Напрасно нам их показывают.
Они нас не видят. Нас как бы нет. А мы их видим. Это нечестно.
Впрочем, присутствие людей-наблюдателей – необязательное условие стыда. Однажды Папа Римский очень сердился на Микеланджело. Папе не терпелось открыть новый собор, а скульптор все возился, отделывая зад последней статуи.
– Что ты копаешься?! Эту статую задвинут в нишу, и никто никогда не увидит ее зада! – кричало Первое Лицо.
– Бог увидит, – ответил подданный.
Чтобы было стыдно даже тогда, когда никто не видит, надо верить в Бога. Но, глядя на экран, приходится констатировать, что все они там, наверху, атеисты. Судьба души для них не в счет.
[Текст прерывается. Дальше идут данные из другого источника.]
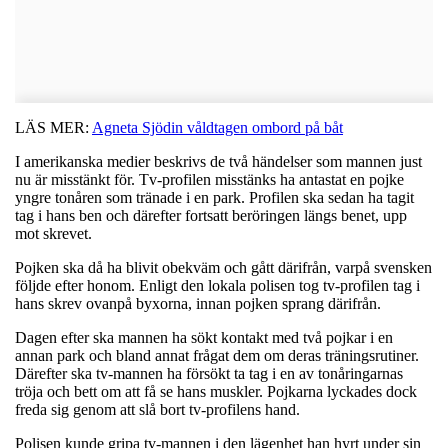
LÄS MER:
Agneta Sjödin våldtagen ombord på båt
I amerikanska medier beskrivs de två händelser som mannen just
nu är misstänkt för. Tv-profilen misstänks ha antastat en pojke
yngre tonåren som tränade i en park. Profilen ska sedan ha tagit
tag i hans ben och därefter fortsatt beröringen längs benet, upp
mot skrevet.
Pojken ska då ha blivit obekväm och gått därifrån, varpå svensken
följde efter honom. Enligt den lokala polisen tog tv-profilen tag i
hans skrev ovanpå byxorna, innan pojken sprang därifrån.
Dagen efter ska mannen ha sökt kontakt med två pojkar i en
annan park och bland annat frågat dem om deras träningsrutiner.
Därefter ska tv-mannen ha försökt ta tag i en av tonåringarnas
tröja och bett om att få se hans muskler. Pojkarna lyckades dock
freda sig genom att slå bort tv-profilens hand.
Polisen kunde gripa tv-mannen i den lägenhet han hyrt under sin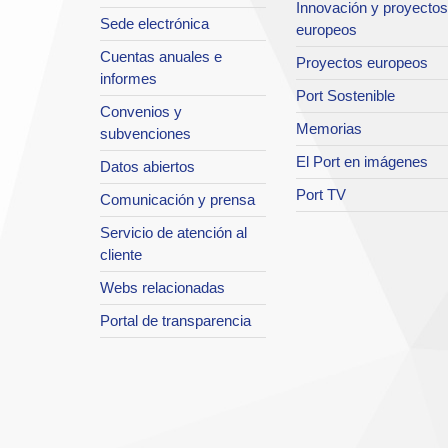
Innovación y proyectos
Sede electrónica
europeos
Cuentas anuales e
Proyectos europeos
informes
Port Sostenible
Convenios y
Memorias
subvenciones
El Port en imágenes
Datos abiertos
Port TV
Comunicación y prensa
Servicio de atención al
cliente
Webs relacionadas
Portal de transparencia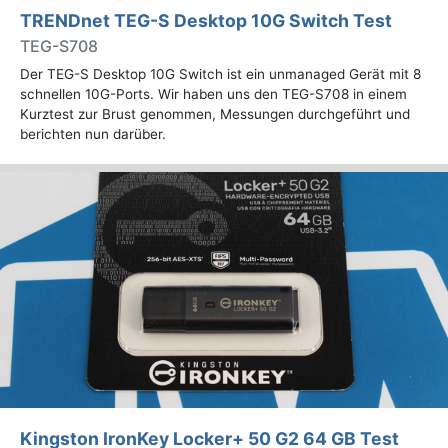
TRENDnet TEG-S Desktop 10G Switch Test
TEG-S708
Der TEG-S Desktop 10G Switch ist ein unmanaged Gerät mit 8
schnellen 10G-Ports. Wir haben uns den TEG-S708 in einem
Kurztest zur Brust genommen, Messungen durchgeführt und
berichten nun darüber.
Kingston IronKey Locker+ 50 G2 64 GB Test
А если они равнодушны к собственной душе – с какой стати им заботиться о наших?
Выход один. В целях душевного здоровья нации надо запретить свободу печати. Запретить показ лица.
Все на выборы! Но не раньше 2012 года
Назначение премьера[139]
умиротворило депутатов, но жизнь людей не улучшилась.Просто стало тише.
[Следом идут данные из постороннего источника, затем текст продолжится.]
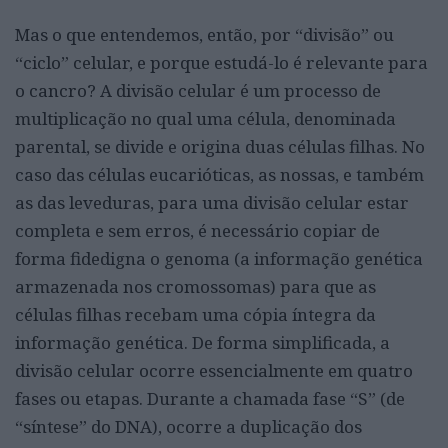
Mas o que entendemos, então, por “divisão” ou
“ciclo” celular, e porque estudá-lo é relevante para
o cancro? A divisão celular é um processo de
multiplicação no qual uma célula, denominada
parental, se divide e origina duas células filhas. No
caso das células eucarióticas, as nossas, e também
as das leveduras, para uma divisão celular estar
completa e sem erros, é necessário copiar de
forma fidedigna o genoma (a informação genética
armazenada nos cromossomas) para que as
células filhas recebam uma cópia íntegra da
informação genética. De forma simplificada, a
divisão celular ocorre essencialmente em quatro
fases ou etapas. Durante a chamada fase “S” (de
“síntese” do DNA), ocorre a duplicação dos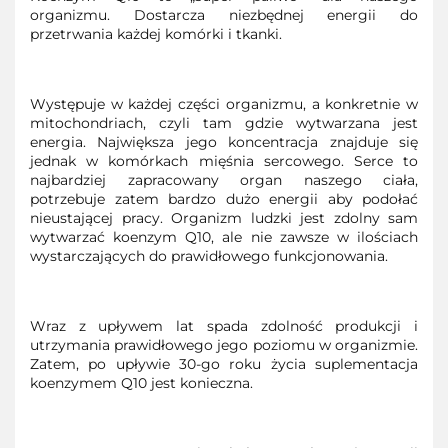
organizmu. Dostarcza niezbędnej energii do
przetrwania każdej komórki i tkanki.
Występuje w każdej części organizmu, a konkretnie w
mitochondriach, czyli tam gdzie wytwarzana jest
energia. Największa jego koncentracja znajduje się
jednak w komórkach mięśnia sercowego. Serce to
najbardziej zapracowany organ naszego ciała,
potrzebuje zatem bardzo dużo energii aby podołać
nieustającej pracy. Organizm ludzki jest zdolny sam
wytwarzać koenzym Q10, ale nie zawsze w ilościach
wystarczających do prawidłowego funkcjonowania.
Wraz z upływem lat spada zdolność produkcji i
utrzymania prawidłowego jego poziomu w organizmie.
Zatem, po upływie 30-go roku życia suplementacja
koenzymem Q10 jest konieczna.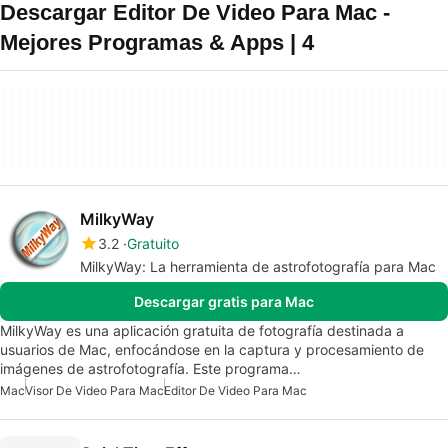
Descargar Editor De Video Para Mac -
Mejores Programas & Apps | 4
MilkyWay
3.2
Gratuito
MilkyWay: La herramienta de astrofotografía para Mac
Descargar gratis para Mac
MilkyWay es una aplicación gratuita de fotografía destinada a
usuarios de Mac, enfocándose en la captura y procesamiento de
imágenes de astrofotografía. Este programa…
Mac
Visor De Video Para Mac
Editor De Video Para Mac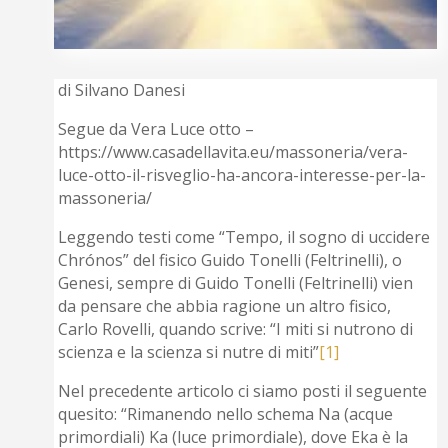
di Silvano Danesi
Segue da Vera Luce otto –
https://www.casadellavita.eu/massoneria/vera-
luce-otto-il-risveglio-ha-ancora-interesse-per-la-
massoneria/
Leggendo testi come “Tempo, il sogno di uccidere
Chrónos” del fisico Guido Tonelli (Feltrinelli), o
Genesi, sempre di Guido Tonelli (Feltrinelli) vien
da pensare che abbia ragione un altro fisico,
Carlo Rovelli, quando scrive: “I miti si nutrono di
scienza e la scienza si nutre di miti”
[1]
Nel precedente articolo ci siamo posti il seguente
quesito: “Rimanendo nello schema Na (acque
primordiali) Ka (luce primordiale), dove Eka è la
Телевизоры перестали кричать про неминуемую гражданскую войну, и те, кто воспринимает происходящее по газетам и ТВ, решили, будто кризис миновал.
Тяжелые времена приближались незаметно.
Крах дутой экономики был неизбежен. Но попытки сказать, что пирамида ГКО неминуемо рухнет и мы окажемся в том месте, куда совсем не хочется, – такие попытки или не воспринимались вообще, или воспринимались с крайним раздражением.
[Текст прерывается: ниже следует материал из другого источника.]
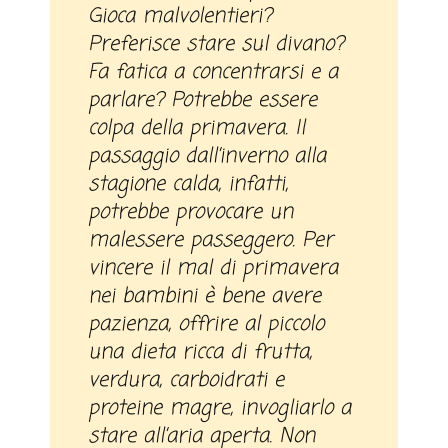
Gioca malvolentieri?
Preferisce stare sul divano?
Fa fatica a concentrarsi e a
parlare? Potrebbe essere
colpa della primavera. Il
passaggio dall’inverno alla
stagione calda, infatti,
potrebbe provocare un
malessere passeggero. Per
vincere il mal di primavera
nei bambini è bene avere
pazienza, offrire al piccolo
una dieta ricca di frutta,
verdura, carboidrati e
proteine magre, invogliarlo a
stare all’aria aperta. Non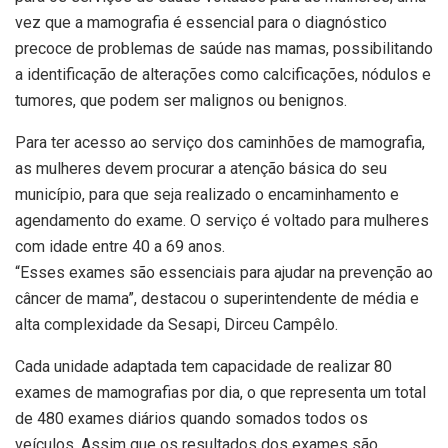
vez que a mamografia é essencial para o diagnóstico
precoce de problemas de saúde nas mamas, possibilitando
a identificação de alterações como calcificações, nódulos e
tumores, que podem ser malignos ou benignos.
Para ter acesso ao serviço dos caminhões de mamografia,
as mulheres devem procurar a atenção básica do seu
município, para que seja realizado o encaminhamento e
agendamento do exame. O serviço é voltado para mulheres
com idade entre 40 a 69 anos.
“Esses exames são essenciais para ajudar na prevenção ao
câncer de mama”, destacou o superintendente de média e
alta complexidade da Sesapi, Dirceu Campêlo.
Cada unidade adaptada tem capacidade de realizar 80
exames de mamografias por dia, o que representa um total
de 480 exames diários quando somados todos os
veículos. Assim que os resultados dos exames são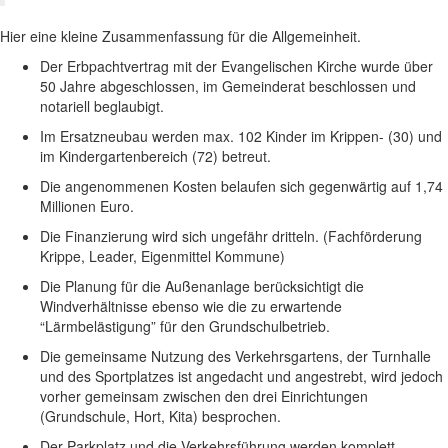
Hier eine kleine Zusammenfassung für die Allgemeinheit.
Der Erbpachtvertrag mit der Evangelischen Kirche wurde über
50 Jahre abgeschlossen, im Gemeinderat beschlossen und
notariell beglaubigt.
Im Ersatzneubau werden max. 102 Kinder im Krippen- (30) und
im Kindergartenbereich (72) betreut.
Die angenommenen Kosten belaufen sich gegenwärtig auf 1,74
Millionen Euro.
Die Finanzierung wird sich ungefähr dritteln. (Fachförderung
Krippe, Leader, Eigenmittel Kommune)
Die Planung für die Außenanlage berücksichtigt die
Windverhältnisse ebenso wie die zu erwartende
“Lärmbelästigung” für den Grundschulbetrieb.
Die gemeinsame Nutzung des Verkehrsgartens, der Turnhalle
und des Sportplatzes ist angedacht und angestrebt, wird jedoch
vorher gemeinsam zwischen den drei Einrichtungen
(Grundschule, Hort, Kita) besprochen.
Der Parkplatz und die Verkehrsführung werden komplett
Странные (чтобы не сказать вредительские) действия правительства и паническое поведение граждан резко ухудшили положение в стране.
Только в Москве на улицу вылетели двести тысяч банковских служащих и сотрудников всяческих фирм. Выводов пока никто не делает, но они напрашиваются сами. Эти двести тысяч хорошо зарабатывали. Это благополучные семейные люди: жена, двое детей, теща… Значит, теряют работу двести тысяч, а жить хуже начинают миллион человек. И это не всё.
Именно хорошо зарабатывающие покупали хорошую одежду, хорошую еду, отдыхали за границей, платили врачам и учителям…
Постоянно говорят о десятке олигархов-миллиардеров, об их войнах, интригах, влиянии. И никто не сказал, сколько же сотен тысяч человек жили очень сытой, очень благополучной жизнью.
Большие деньги расползались по всей стране. Открывались частные гимназии и шикарные рестораны. Да, для богатых. Но работу и зарплату, выходит, получали и учителя, и официанты. Если в меню есть мясо дикого кабана и пятнистого оленя, значит, деньги буржуев доходят и до охотников (или кто там поставляет экзотические продукты).
Разоряются богатые – закрываются магазины для богатых – плохо становится и продавщицам, и кассиршам, и сторожам, и их семьям.
Правительство (Гайдара ли, Черномырдина ли) так и не научилось создавать рабочие места. Все государственное, кроме аппарата, съеживалось и нищало. Создавали только частники. И именно по ним ударило сильнее всего, а значит, по всем, кому они платили.
Это же фантастическое устройство общества: правительство устраивает кризис, на улицу вылетают двести тысяч человек – и ни одного государственного чиновника.
Жизнь наша в ближайшие месяцы будет ухудшаться со всеми вытекающими отсюда последствиями. И в таких условиях мы собираемся проводить выборы?
Кого же мы выберем?
Кого вообще способно выбрать раздраженное, мечущееся, озлобленное население?